- Film poster
- Directed by: Rakesh Sain
- Written by: Yogesh Chandekar
- Produced by: Vishal Bajaj
- Starring: Swaroop Sampat; Nidhi Singh; Arun Kushwah;
- Cinematography: Pratham Mehta
- Edited by: Dnayananda Samarth
- Music by: Daniel B. George
- Production company: Sikhya Entertainment
- Distributed by: Flipkart Video
- Release date: 19 February 2020;
- Running time: 18 minutes
- Country: India
- Language: Hindi

= Nano So Phobia =

2020 short film

Nano so Phobia (Gujrati: નેનો સો ફોબિયા; ) is a 2020 Indian Hindi-language Drama Film written by Yogesh Chandekar and directed by Rakesh Bajaj. A Flipkart Video original, it is a part of the anthology film Zindagi inShort produced by Sikhya Entertainment. Starring Swaroop Sampat, Nidhi Singh and Arun Kushwah, the film has music by Daniel B. George, cinematography by Pratham Mehta and edited by Dnayananda Samarth. The film was released on Flipkart Video on 19 February 2020.

== Plot ==
Mrs. Balsara (Swaroop Sampat), an elderly Parsi lady suffering from dementia, stays alone, while her daughter Meru lives in Boston. One afternoon, Mrs. Balsara sees her servant Rancho (Arun Kushwah) entering her house with a mask and a big knife.

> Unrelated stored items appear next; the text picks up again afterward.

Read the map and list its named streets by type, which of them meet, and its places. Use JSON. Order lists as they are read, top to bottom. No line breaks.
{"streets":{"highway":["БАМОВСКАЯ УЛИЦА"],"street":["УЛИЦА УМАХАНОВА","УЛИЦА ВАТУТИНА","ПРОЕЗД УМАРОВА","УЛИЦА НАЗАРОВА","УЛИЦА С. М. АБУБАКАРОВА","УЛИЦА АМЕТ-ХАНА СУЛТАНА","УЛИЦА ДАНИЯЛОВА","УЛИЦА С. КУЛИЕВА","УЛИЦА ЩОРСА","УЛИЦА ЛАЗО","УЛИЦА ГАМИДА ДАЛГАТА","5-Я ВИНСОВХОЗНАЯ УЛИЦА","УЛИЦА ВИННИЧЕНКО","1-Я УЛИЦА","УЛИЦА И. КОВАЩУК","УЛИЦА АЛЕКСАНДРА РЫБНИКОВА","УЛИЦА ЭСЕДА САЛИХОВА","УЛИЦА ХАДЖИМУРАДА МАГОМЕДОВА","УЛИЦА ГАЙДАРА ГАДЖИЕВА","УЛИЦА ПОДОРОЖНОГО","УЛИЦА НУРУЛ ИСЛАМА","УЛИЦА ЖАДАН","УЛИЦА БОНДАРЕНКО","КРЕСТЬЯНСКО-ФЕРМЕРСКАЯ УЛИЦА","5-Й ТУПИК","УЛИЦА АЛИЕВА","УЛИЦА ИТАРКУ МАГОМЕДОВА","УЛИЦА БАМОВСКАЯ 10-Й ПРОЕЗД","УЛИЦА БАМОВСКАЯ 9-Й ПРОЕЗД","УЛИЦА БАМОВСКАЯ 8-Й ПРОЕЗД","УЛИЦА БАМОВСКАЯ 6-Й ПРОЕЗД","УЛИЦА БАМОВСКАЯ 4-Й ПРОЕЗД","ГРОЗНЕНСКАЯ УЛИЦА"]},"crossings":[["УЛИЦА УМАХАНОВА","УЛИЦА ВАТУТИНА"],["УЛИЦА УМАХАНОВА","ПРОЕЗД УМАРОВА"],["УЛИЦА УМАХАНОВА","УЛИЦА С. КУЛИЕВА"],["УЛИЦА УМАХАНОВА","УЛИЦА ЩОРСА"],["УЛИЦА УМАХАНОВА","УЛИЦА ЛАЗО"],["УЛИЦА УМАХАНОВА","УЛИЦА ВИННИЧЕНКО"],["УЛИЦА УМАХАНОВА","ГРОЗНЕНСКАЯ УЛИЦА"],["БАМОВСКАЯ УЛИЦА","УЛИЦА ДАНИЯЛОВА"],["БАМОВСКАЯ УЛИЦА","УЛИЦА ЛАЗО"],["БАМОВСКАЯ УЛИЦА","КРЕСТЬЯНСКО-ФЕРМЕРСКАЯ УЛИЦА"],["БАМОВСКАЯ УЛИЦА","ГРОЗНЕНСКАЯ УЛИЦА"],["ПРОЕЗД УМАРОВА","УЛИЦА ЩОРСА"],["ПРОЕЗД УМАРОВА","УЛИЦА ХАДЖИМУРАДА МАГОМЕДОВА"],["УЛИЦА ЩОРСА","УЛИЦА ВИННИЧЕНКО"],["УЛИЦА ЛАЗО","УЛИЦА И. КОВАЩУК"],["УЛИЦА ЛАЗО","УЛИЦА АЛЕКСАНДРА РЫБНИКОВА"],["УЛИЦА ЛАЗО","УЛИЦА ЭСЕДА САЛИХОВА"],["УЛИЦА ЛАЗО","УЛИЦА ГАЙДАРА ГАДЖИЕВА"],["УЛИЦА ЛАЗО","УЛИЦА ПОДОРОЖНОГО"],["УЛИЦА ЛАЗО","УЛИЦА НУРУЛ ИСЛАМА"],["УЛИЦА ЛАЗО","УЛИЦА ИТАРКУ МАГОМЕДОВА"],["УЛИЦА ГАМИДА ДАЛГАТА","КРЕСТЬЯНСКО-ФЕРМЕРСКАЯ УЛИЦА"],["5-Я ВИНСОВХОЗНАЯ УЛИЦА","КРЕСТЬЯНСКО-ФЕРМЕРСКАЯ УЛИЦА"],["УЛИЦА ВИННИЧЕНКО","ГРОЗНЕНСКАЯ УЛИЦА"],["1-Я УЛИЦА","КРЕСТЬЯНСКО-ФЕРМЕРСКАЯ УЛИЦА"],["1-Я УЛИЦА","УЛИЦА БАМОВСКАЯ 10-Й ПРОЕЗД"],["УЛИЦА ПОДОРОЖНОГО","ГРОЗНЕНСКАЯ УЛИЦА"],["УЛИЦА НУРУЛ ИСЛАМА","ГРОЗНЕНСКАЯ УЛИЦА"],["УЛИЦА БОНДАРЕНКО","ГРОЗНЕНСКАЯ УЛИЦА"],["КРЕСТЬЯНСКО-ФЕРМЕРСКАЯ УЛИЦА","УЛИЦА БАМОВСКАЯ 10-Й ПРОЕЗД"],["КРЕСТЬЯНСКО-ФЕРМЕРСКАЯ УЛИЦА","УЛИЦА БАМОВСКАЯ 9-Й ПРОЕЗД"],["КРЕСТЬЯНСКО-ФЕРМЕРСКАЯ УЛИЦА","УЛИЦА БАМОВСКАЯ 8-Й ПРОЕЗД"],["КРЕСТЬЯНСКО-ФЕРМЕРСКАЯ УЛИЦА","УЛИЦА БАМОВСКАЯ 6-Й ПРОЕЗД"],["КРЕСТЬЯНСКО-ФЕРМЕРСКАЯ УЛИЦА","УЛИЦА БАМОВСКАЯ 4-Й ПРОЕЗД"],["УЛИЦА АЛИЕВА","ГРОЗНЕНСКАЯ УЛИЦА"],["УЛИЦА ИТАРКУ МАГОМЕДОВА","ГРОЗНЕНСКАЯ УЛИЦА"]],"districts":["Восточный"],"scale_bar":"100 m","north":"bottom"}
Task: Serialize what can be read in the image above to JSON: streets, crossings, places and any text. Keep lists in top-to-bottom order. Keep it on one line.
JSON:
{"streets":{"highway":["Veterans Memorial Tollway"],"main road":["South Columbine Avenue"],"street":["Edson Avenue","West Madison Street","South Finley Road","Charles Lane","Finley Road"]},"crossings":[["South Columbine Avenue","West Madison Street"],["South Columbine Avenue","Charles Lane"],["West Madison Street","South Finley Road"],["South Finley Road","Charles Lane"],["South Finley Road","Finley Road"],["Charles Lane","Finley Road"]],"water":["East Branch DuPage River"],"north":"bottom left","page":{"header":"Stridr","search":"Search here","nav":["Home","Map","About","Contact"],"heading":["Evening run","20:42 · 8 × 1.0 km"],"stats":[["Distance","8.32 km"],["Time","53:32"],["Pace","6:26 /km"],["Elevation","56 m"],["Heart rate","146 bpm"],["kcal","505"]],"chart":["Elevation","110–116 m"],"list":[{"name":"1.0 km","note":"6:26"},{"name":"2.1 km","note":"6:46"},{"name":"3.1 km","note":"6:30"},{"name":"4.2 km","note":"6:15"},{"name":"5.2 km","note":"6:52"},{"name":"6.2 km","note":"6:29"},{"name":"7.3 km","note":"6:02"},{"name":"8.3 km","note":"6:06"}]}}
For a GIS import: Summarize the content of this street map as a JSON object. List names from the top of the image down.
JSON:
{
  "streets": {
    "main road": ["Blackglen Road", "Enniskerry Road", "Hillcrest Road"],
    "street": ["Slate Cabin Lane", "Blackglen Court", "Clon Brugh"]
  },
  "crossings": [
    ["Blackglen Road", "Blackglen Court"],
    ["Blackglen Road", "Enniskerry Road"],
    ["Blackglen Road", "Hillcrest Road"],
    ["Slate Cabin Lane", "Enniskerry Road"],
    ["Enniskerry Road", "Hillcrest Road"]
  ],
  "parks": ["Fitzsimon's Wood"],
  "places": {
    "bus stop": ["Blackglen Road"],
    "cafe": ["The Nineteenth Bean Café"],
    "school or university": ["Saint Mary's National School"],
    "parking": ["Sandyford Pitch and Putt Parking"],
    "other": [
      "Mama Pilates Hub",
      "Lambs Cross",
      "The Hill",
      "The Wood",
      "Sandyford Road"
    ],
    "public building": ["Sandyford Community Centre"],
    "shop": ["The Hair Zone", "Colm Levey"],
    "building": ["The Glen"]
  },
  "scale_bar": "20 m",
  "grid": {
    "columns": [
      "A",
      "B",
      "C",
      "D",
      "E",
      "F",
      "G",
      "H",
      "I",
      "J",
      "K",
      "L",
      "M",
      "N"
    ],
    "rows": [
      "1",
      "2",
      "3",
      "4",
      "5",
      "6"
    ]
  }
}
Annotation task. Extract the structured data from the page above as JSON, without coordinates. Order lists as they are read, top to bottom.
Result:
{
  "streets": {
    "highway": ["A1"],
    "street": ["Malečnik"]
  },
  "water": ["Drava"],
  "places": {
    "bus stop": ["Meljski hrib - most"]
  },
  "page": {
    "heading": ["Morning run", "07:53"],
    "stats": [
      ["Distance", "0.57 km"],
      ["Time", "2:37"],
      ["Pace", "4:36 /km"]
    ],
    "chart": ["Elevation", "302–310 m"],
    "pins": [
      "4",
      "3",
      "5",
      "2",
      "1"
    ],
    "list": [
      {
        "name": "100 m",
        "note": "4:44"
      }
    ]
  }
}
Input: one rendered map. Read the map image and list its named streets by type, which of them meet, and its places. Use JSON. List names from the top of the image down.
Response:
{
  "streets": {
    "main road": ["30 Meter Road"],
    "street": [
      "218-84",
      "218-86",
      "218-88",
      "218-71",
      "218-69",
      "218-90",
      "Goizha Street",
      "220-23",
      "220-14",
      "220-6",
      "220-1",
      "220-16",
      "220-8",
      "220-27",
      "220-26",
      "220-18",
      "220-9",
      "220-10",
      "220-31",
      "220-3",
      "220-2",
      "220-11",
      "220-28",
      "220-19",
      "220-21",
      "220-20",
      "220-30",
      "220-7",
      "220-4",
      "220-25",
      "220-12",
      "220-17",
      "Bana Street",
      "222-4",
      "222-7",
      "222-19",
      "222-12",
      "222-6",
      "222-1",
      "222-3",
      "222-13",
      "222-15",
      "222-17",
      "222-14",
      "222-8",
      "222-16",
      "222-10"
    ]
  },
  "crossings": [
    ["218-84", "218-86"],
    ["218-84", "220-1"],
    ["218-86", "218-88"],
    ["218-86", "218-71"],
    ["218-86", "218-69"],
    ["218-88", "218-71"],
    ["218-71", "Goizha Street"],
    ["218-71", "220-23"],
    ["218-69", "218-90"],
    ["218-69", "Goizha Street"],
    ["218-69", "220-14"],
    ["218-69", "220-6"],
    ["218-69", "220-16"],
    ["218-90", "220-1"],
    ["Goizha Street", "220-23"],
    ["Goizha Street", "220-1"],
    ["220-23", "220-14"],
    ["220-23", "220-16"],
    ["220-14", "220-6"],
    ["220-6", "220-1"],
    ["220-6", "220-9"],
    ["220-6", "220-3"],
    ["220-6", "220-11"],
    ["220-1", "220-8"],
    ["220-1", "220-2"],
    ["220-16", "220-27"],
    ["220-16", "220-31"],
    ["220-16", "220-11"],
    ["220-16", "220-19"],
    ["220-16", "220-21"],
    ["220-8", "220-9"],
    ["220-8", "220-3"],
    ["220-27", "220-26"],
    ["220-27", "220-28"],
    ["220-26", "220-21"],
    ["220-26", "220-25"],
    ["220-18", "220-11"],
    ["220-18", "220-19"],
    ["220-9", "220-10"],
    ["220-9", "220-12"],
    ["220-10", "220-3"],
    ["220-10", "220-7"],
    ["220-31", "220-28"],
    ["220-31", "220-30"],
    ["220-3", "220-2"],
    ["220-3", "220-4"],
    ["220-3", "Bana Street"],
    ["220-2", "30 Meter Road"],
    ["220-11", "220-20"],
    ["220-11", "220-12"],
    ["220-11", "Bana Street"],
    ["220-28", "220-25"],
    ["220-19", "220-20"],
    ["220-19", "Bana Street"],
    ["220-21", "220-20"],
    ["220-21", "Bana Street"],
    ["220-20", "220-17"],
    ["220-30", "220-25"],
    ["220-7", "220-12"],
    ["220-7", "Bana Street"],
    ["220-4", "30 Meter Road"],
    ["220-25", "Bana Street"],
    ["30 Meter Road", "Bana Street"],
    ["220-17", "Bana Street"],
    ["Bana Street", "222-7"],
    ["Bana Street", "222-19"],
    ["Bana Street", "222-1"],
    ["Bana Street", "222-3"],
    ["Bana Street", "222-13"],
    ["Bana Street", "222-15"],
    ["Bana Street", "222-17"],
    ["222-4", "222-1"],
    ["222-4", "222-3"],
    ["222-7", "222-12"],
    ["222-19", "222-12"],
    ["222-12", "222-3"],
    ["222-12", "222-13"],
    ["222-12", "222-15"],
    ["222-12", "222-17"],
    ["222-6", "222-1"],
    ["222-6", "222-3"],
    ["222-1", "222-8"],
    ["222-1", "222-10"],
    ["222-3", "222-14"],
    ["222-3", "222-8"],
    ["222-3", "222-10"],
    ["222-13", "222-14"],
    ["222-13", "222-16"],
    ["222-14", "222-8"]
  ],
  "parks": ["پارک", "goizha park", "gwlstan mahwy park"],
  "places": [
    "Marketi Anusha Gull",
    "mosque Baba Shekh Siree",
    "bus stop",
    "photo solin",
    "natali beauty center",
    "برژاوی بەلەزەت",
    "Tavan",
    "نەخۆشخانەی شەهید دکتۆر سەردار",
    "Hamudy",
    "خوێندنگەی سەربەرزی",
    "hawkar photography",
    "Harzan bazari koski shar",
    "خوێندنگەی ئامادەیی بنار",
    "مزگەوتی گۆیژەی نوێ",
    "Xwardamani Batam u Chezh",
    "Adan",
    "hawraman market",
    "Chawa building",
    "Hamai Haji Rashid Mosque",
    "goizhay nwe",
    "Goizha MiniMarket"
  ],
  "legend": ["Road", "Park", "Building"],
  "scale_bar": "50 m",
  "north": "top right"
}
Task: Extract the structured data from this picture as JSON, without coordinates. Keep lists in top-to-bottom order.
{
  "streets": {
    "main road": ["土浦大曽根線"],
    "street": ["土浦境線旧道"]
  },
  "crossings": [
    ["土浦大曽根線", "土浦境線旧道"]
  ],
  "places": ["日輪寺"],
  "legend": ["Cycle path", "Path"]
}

While the lady is in a state of shock and fear, Rancho tries to rob her of money. When he is busy counting the cash, Mrs. Balsara hits him with a potted rose plant and rushes to get help. A young tenant (Nidhi Singh) finds her in a state of panic and calms her down, reminding her that Rancho had robbed her 6 months back. She tells her that she is having another flashback of the incident, of which she has developed a deep fear. Still confused, Mrs. Balsara heads back home, as the girl walks towards her car. Suddenly, Rancho lands on the car, who Mrs. Balsara threw off her balcony. The film ends with Mrs. Balsara smiling peacefully as she waters the wilted rose plant, she hit Rancho with. In its essence, the story talks about how a fragile woman threw out the fear resting in her mind and emerged a stronger person.

== Cast ==

- Swaroop Sampat as Mrs. Balsara
- Arun Kushwah as Rancho
- Nidhi Singh as Young Tenant

== Reception ==
According to Pratishruti Ganguly of Firstpost, the short film became one of the most remarkable films of the anthology with the "story and its life-affirming ending aside, its sharp editing (masterfully done by Dnyanada Samarth) and Daniel B George's booming operatic background score". Rahul Desai of Film Companion wrote "Rakesh Sain’s Nano So Phobia, is too satisfied with its light-hearted gaze and theatrical punchline instead of aiming to examine the cultural epidemic of lonely pensioners through the lens of full-blown black comedy."